▸ **DIRECTIONS FOR THIS TASK**: Using the records that follow, reproduce exactly the lines starting at the line containing "G04 #@! TO.N,Net-(J1-Pad7)*" and ending at the line containing "X003601Y012771D03*". Include both end lines and no pictures.
»»
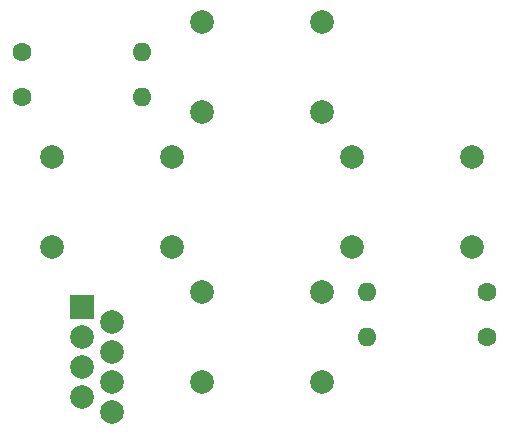
<source format=gbr>
G04 #@! TF.GenerationSoftware,KiCad,Pcbnew,(5.0.0)*
G04 #@! TF.CreationDate,2019-05-16T14:07:55+02:00*
G04 #@! TF.ProjectId,manette_2019_boutons,6D616E657474655F323031395F626F75,rev?*
G04 #@! TF.SameCoordinates,Original*
G04 #@! TF.FileFunction,Copper,L1,Top,Signal*
G04 #@! TF.FilePolarity,Positive*
%FSLAX46Y46*%
G04 Gerber Fmt 4.6, Leading zero omitted, Abs format (unit mm)*
G04 Created by KiCad (PCBNEW (5.0.0)) date 05/16/19 14:07:55*
%MOMM*%
%LPD*%
G01*
G04 APERTURE LIST*
G04 #@! TA.AperFunction,ComponentPad*
%ADD10C,1.600000*%
G04 #@! TD*
G04 #@! TA.AperFunction,ComponentPad*
%ADD11O,1.600000X1.600000*%
G04 #@! TD*
G04 #@! TA.AperFunction,ComponentPad*
%ADD12C,2.000000*%
G04 #@! TD*
G04 #@! TA.AperFunction,ComponentPad*
%ADD13R,2.000000X2.000000*%
G04 #@! TD*
G04 APERTURE END LIST*
D10*
G04 #@! TO.P,R1,1*
G04 #@! TO.N,Vcc_LED*
X137160000Y-78740000D03*
D11*
G04 #@! TO.P,R1,2*
G04 #@! TO.N,Net-(R1-Pad2)*
X147320000Y-78740000D03*
G04 #@! TD*
G04 #@! TO.P,R2,2*
G04 #@! TO.N,Net-(R2-Pad2)*
X166370000Y-99060000D03*
D10*
G04 #@! TO.P,R2,1*
G04 #@! TO.N,Vcc_LED*
X176530000Y-99060000D03*
G04 #@! TD*
G04 #@! TO.P,R3,1*
G04 #@! TO.N,Vcc_LED*
X176530000Y-95250000D03*
D11*
G04 #@! TO.P,R3,2*
G04 #@! TO.N,Net-(R3-Pad2)*
X166370000Y-95250000D03*
G04 #@! TD*
G04 #@! TO.P,R4,2*
G04 #@! TO.N,Net-(R4-Pad2)*
X147320000Y-74930000D03*
D10*
G04 #@! TO.P,R4,1*
G04 #@! TO.N,Vcc_LED*
X137160000Y-74930000D03*
G04 #@! TD*
D12*
G04 #@! TO.P,SW1,1*
G04 #@! TO.N,GND*
X149860000Y-83820000D03*
G04 #@! TO.P,SW1,2*
X139700000Y-83820000D03*
G04 #@! TO.P,SW1,3*
G04 #@! TO.N,Net-(R1-Pad2)*
X149860000Y-91440000D03*
G04 #@! TO.P,SW1,4*
G04 #@! TO.N,Bouton_Gauche*
X139700000Y-91440000D03*
G04 #@! TD*
G04 #@! TO.P,SW2,1*
G04 #@! TO.N,GND*
X162560000Y-95250000D03*
G04 #@! TO.P,SW2,2*
X152400000Y-95250000D03*
G04 #@! TO.P,SW2,3*
G04 #@! TO.N,Net-(R2-Pad2)*
X162560000Y-102870000D03*
G04 #@! TO.P,SW2,4*
G04 #@! TO.N,Bouton_Bas*
X152400000Y-102870000D03*
G04 #@! TD*
G04 #@! TO.P,SW3,1*
G04 #@! TO.N,GND*
X175260000Y-83820000D03*
G04 #@! TO.P,SW3,2*
X165100000Y-83820000D03*
G04 #@! TO.P,SW3,3*
G04 #@! TO.N,Net-(R3-Pad2)*
X175260000Y-91440000D03*
G04 #@! TO.P,SW3,4*
G04 #@! TO.N,Bouton_Droite*
X165100000Y-91440000D03*
G04 #@! TD*
G04 #@! TO.P,SW4,1*
G04 #@! TO.N,GND*
X162560000Y-72390000D03*
G04 #@! TO.P,SW4,2*
X152400000Y-72390000D03*
G04 #@! TO.P,SW4,3*
G04 #@! TO.N,Net-(R4-Pad2)*
X162560000Y-80010000D03*
G04 #@! TO.P,SW4,4*
G04 #@! TO.N,Bouton_Haut*
X152400000Y-80010000D03*
G04 #@! TD*
D13*
G04 #@! TO.P,J1,1*
G04 #@! TO.N,GND*
X142240000Y-96520000D03*
D12*
G04 #@! TO.P,J1,2*
G04 #@! TO.N,Bouton_Haut*
X144780000Y-97790000D03*
G04 #@! TO.P,J1,3*
G04 #@! TO.N,Vcc_LED*
X142240000Y-99060000D03*
G04 #@! TO.P,J1,4*
G04 #@! TO.N,Bouton_Droite*
X144780000Y-100330000D03*
G04 #@! TO.P,J1,5*
G04 #@! TO.N,Net-(J1-Pad5)*
X142240000Y-101600000D03*
G04 #@! TO.P,J1,6*
G04 #@! TO.N,Bouton_Bas*
X144780000Y-102870000D03*
G04 #@! TO.P,J1,7*
G04 #@! TO.N,Net-(J1-Pad7)*
X142240000Y-104140000D03*
G04 #@! TO.P,J1,8*
G04 #@! TO.N,Bouton_Gauche*
X144780000Y-105410000D03*
G04 #@! TD*
M02*

</source>
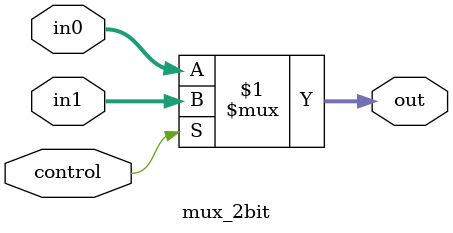
<source format=v>
`include "opcodes.v"
module mux_2bit(in1, in0, control, out);
    input [1:0] in1;
    input [1:0] in0;
    input control;
    output [1:0] out;
    begin
    assign out = control ? in1 : in0;
end
endmodule
</source>
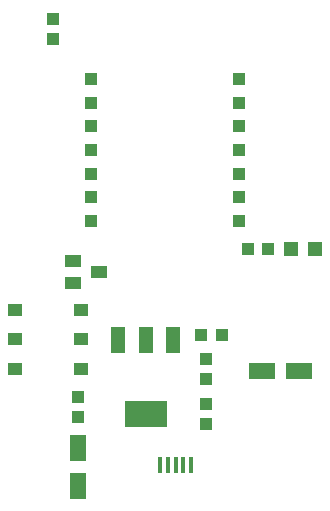
<source format=gtp>
G75*
G70*
%OFA0B0*%
%FSLAX24Y24*%
%IPPOS*%
%LPD*%
%AMOC8*
5,1,8,0,0,1.08239X$1,22.5*
%
%ADD10R,0.0394X0.0394*%
%ADD11R,0.0157X0.0531*%
%ADD12R,0.0480X0.0880*%
%ADD13R,0.1417X0.0866*%
%ADD14R,0.0453X0.0394*%
%ADD15R,0.0394X0.0433*%
%ADD16R,0.0472X0.0472*%
%ADD17R,0.0551X0.0866*%
%ADD18R,0.0866X0.0551*%
%ADD19R,0.0433X0.0394*%
%ADD20R,0.0551X0.0394*%
D10*
X003601Y010408D03*
X003601Y011196D03*
X003601Y011983D03*
X003601Y012771D03*
X003601Y013558D03*
X003601Y014345D03*
X003601Y015133D03*
X008562Y015133D03*
X008562Y014345D03*
X008562Y013558D03*
X008562Y012771D03*
X008562Y011983D03*
X008562Y011196D03*
X008562Y010408D03*
D11*
X006942Y002261D03*
X006686Y002261D03*
X006430Y002261D03*
X006174Y002261D03*
X005918Y002261D03*
D12*
X006340Y006428D03*
X005430Y006428D03*
X004520Y006428D03*
D13*
X005430Y003988D03*
D14*
X003292Y005473D03*
X003292Y006458D03*
X003292Y007442D03*
X001068Y007442D03*
X001068Y006458D03*
X001068Y005473D03*
D15*
X003180Y004542D03*
X003180Y003873D03*
X007295Y006608D03*
X007965Y006608D03*
X007430Y004292D03*
X007430Y003623D03*
X008845Y009458D03*
X009515Y009458D03*
X002360Y016483D03*
X002360Y017152D03*
D16*
X010267Y009458D03*
X011093Y009458D03*
D17*
X003180Y001578D03*
X003180Y002838D03*
D18*
X009300Y005408D03*
X010560Y005408D03*
D19*
X007430Y005123D03*
X007430Y005792D03*
D20*
X003863Y008708D03*
X002997Y009082D03*
X002997Y008334D03*
M02*

</source>
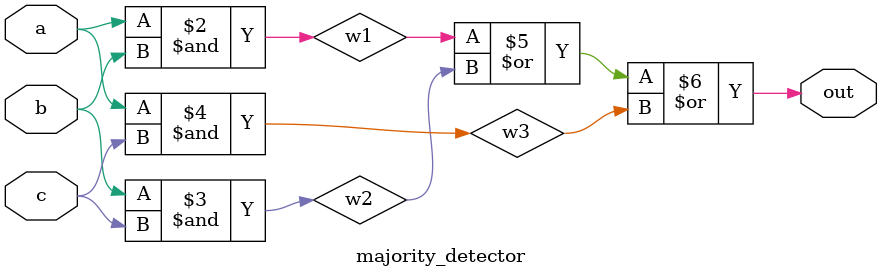
<source format=v>
module majority_detector(a,b,c,out);
  input a,b,c; //a,b, and c are inputs of majority detector
  output reg out; //out is output of majority detector
  
  reg w1,w2,w3;
  
  always@(*)
    begin
      w1 = a&b;
      w2 = b&c;
      w3 = a&c;
      out = w1|w2|w3;
    end
endmodule
</source>
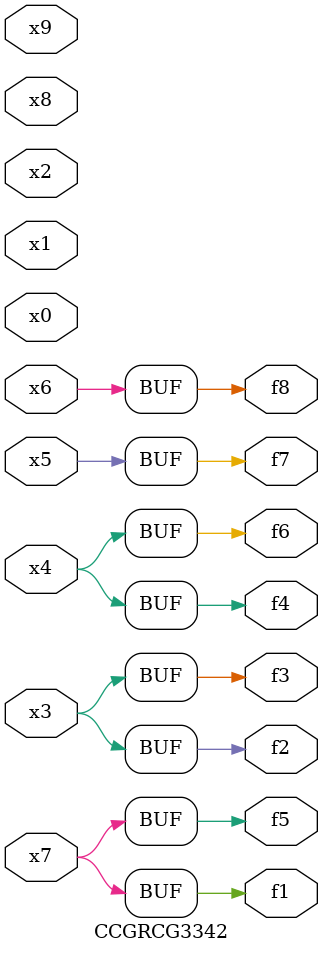
<source format=v>
module CCGRCG3342(
	input x0, x1, x2, x3, x4, x5, x6, x7, x8, x9,
	output f1, f2, f3, f4, f5, f6, f7, f8
);
	assign f1 = x7;
	assign f2 = x3;
	assign f3 = x3;
	assign f4 = x4;
	assign f5 = x7;
	assign f6 = x4;
	assign f7 = x5;
	assign f8 = x6;
endmodule

</source>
««
▸ **THE ANSWER**:
G04 #@! TO.N,Net-(J1-Pad7)*
X142240000Y-104140000D03*
G04 #@! TO.P,J1,8*
G04 #@! TO.N,Bouton_Gauche*
X144780000Y-105410000D03*
G04 #@! TD*
M02*

</source>
<source format=v>
`include "opcodes.v"
module mux_2bit(in1, in0, control, out);
    input [1:0] in1;
    input [1:0] in0;
    input control;
    output [1:0] out;
    begin
    assign out = control ? in1 : in0;
end
endmodule
</source>
<source format=gtp>
G75*
G70*
%OFA0B0*%
%FSLAX24Y24*%
%IPPOS*%
%LPD*%
%AMOC8*
5,1,8,0,0,1.08239X$1,22.5*
%
%ADD10R,0.0394X0.0394*%
%ADD11R,0.0157X0.0531*%
%ADD12R,0.0480X0.0880*%
%ADD13R,0.1417X0.0866*%
%ADD14R,0.0453X0.0394*%
%ADD15R,0.0394X0.0433*%
%ADD16R,0.0472X0.0472*%
%ADD17R,0.0551X0.0866*%
%ADD18R,0.0866X0.0551*%
%ADD19R,0.0433X0.0394*%
%ADD20R,0.0551X0.0394*%
D10*
X003601Y010408D03*
X003601Y011196D03*
X003601Y011983D03*
X003601Y012771D03*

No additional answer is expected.